The English name is star-gooseberry. Ceremoi, cereme, cerme (Indonesia); chermai (Malaysia); iba (Tagalog), bangkiling (Bisaya), karmay (Ilokano) (Philippines); thinbozihpyoo (Myanmar);.kntet (Cambodia; nhm baanz (Laos), mayom (Thailand); and chm rut (Viet Nam).

This fruit tree is in the Euphorbiaceae family. It is commonly seen in home gardens throughout Thailand. Its origin may have been Madagascar, but it is now naturalized and cultivated pan tropically in Thailand and some other Southeast Asian countries.

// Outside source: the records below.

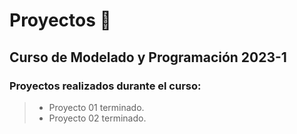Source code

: # Proyectos 🎲

## Curso de Modelado y Programación 2023-1

### Proyectos realizados durante el curso:

> - Proyecto 01 terminado.
> - Proyecto 02 terminado.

Due to its sour taste, the fruit is mainly used for cooking, although pickled fruit with sugar and chilli is well known dish for Thais and is sold in local markets. The nutritive values of mayom fruit (per 100 g edible portion) are 28 k cal of energy, 91.7 g moisture, 0.7 g protein, 6.4 g carbohydrate, 0.6 g crude fibre, 5 mg calcium, 23 mg phosphorous, 0.4 mg iron, 0.01 mg thiamin, 0.05 mg riboflavin and 8 mg vitamin C (Anon, 1992). The traditional ethnomedical uses of mayom are reported as using the extract from the root to cure skin diseases especially relief from itching. Leaves are used as one of the ingredients in Thai medicine to control fever.

15. Noi nong (Annona reticulata L.)

The English names are custard apple and bullock's heart. Coeur de boeuf (French); buah nona (Malay), kanowa (Java), serba rabsa (Aceh), (Indonesia); nona, nona kapri, lonang (Malaysia); sarikaya (Philippines); mo bat, mean bat (Cambodia); khan tua lot (Laos); noi nong (Central), noi nang (South), manong (North), (Thailand); and binh bat, qua nam mng cu dai (Viet Nam).

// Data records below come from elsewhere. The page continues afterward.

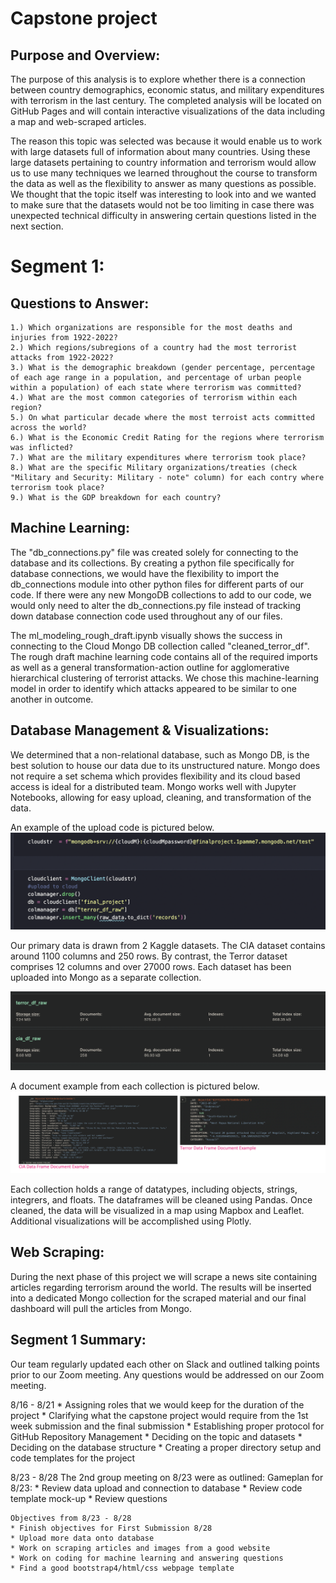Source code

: # Capstone project

## Purpose and Overview:

The purpose of this analysis is to explore whether there is a connection between country demographics, economic status, and military expenditures with terrorism in the last century. The completed analysis will be located on GitHub Pages and will contain interactive visualizations of the data including a map and web-scraped articles.

The reason this topic was selected was because it would enable us to work with large datasets full of information about many countries. Using these large datasets pertaining to country information and terrorism would allow us to use many techniques we learned throughout the course to transform the data as well as the flexibility to answer as many questions as possible. We thought that the topic itself was interesting to look into and we wanted to make sure that the datasets would not be too limiting in case there was unexpected technical difficulty in answering certain questions listed in the next section.

# Segment 1:

## Questions to Answer:

    1.) Which organizations are responsible for the most deaths and injuries from 1922-2022?
    2.) Which regions/subregions of a country had the most terrorist attacks from 1922-2022?
    3.) What is the demographic breakdown (gender percentage, percentage of each age range in a population, and percentage of urban people within a population) of each state where terrorism was committed?
    4.) What are the most common categories of terrorism within each region?
    5.) On what particular decade where the most terroist acts committed across the world?
    6.) What is the Economic Credit Rating for the regions where terrorism was inflicted?
    7.) What are the military expenditures where terrorism took place?
    8.) What are the specific Military organizations/treaties (check "Military and Security: Military - note" column) for each contry where terrorism took place?
    9.) What is the GDP breakdown for each country?
    
## Machine Learning:

The "db_connections.py" file was created solely for connecting to the database and its collections. By creating a python file specifically for database connections, we would have the flexibility to import the db_connections module into other python files for different parts of our code. If there were any new MongoDB collections to add to our code, we would only need to alter the db_connections.py file instead of tracking down database connection code used throughout any of our files.

The ml_modeling_rough_draft.ipynb visually shows the success in connecting to the Cloud Mongo DB collection called "cleaned_terror_df". The rough draft machine learning code contains all of the required imports as well as a general transformation-action outline for agglomerative hierarchical clustering of terrorist attacks. We chose this machine-learning model in order to identify which attacks appeared to be similar to one another in outcome.


## Database Management & Visualizations:

We determined that a non-relational database, such as Mongo DB, is the best solution to house our data due to its unstructured nature.  Mongo does not require a set schema which provides flexibility and its cloud based access is ideal for a distributed team.  Mongo works well with Jupyter Notebooks, allowing for easy upload, cleaning, and transformation of the data.

An example of the upload code is pictured below.
![upload to mongo](https://github.com/namin1993/Capstone_Project/blob/lauren/lauren%20resources%20week%201/upload%20to%20mongo.png)

Our primary data is drawn from 2 Kaggle datasets.  The CIA dataset contains around 1100 columns and 250 rows.  By contrast, the Terror dataset comprises 12 columns and over 27000 rows. Each dataset has been uploaded into Mongo as a separate collection.  

![collection picture](https://github.com/namin1993/Capstone_Project/blob/lauren/lauren%20resources%20week%201/raw%20data%20uploaded%20to%20mongo.png)

A document example from each collection is pictured below.  
![combined doc picture](https://github.com/namin1993/Capstone_Project/blob/lauren/lauren%20resources%20week%201/combined%20doc%20example.png)

Each collection holds a range of datatypes, including objects, strings, integrers, and floats.  The dataframes will be cleaned using Pandas.  Once cleaned, the data will be visualized in a map using Mapbox and Leaflet.  Additional visualizations will be accomplished using Plotly.

## Web Scraping:
During the next phase of this project we will scrape a news site containing articles regarding terrorism around the world.  The results will be inserted into a dedicated Mongo collection for the scraped material and our final dashboard will pull the articles from Mongo.


## Segment 1 Summary:
Our team regularly updated each other on Slack and outlined talking points prior to our Zoom meeting. Any questions would be addressed on our Zoom meeting.

8/16 - 8/21
    * Assigning roles that we would keep for the duration of the project
    * Clarifying what the capstone project would require from the 1st week submission and the final submission
    * Establishing proper protocol for GitHub Repository Management
    * Deciding on the topic and datasets
    * Deciding on the database structure
    * Creating a proper directory setup and code templates for the project

8/23 - 8/28
The 2nd group meeting on 8/23 were as outlined:
    Gameplan for 8/23:
    * Review data upload and connection to database
    * Review code template mock-up
    * Review questions
    
    Objectives from 8/23 - 8/28
    * Finish objectives for First Submission 8/28
    * Upload more data onto database
    * Work on scraping articles and images from a good website
    * Work on coding for machine learning and answering questions
    * Find a good bootstrap4/html/css webpage template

Noi Nong is a member of the Annonas group and belongs to the Annonaceae family. In Thailand, it is less popular than its relative, the sugar apple (A. squamosa L.), which is grown commercially. Noi nong is a native of the West Indies and was introduced into Asian countries many centuries ago. It is occasionally found growing in the home gardens in Thailand. It is also found growing in Malaysia and the Philippines.

Ethnomedically, the leaves are used internally against worms, and externally to treat abscesses. Unripe fruits and the bark are used to treat diarrhoea and dysentery. The seeds, leaves and young fruits have insecticidal properties. The hard seeds are very toxic, but can be swallowed whole with no ill effects. All non-fruit parts are quite toxic.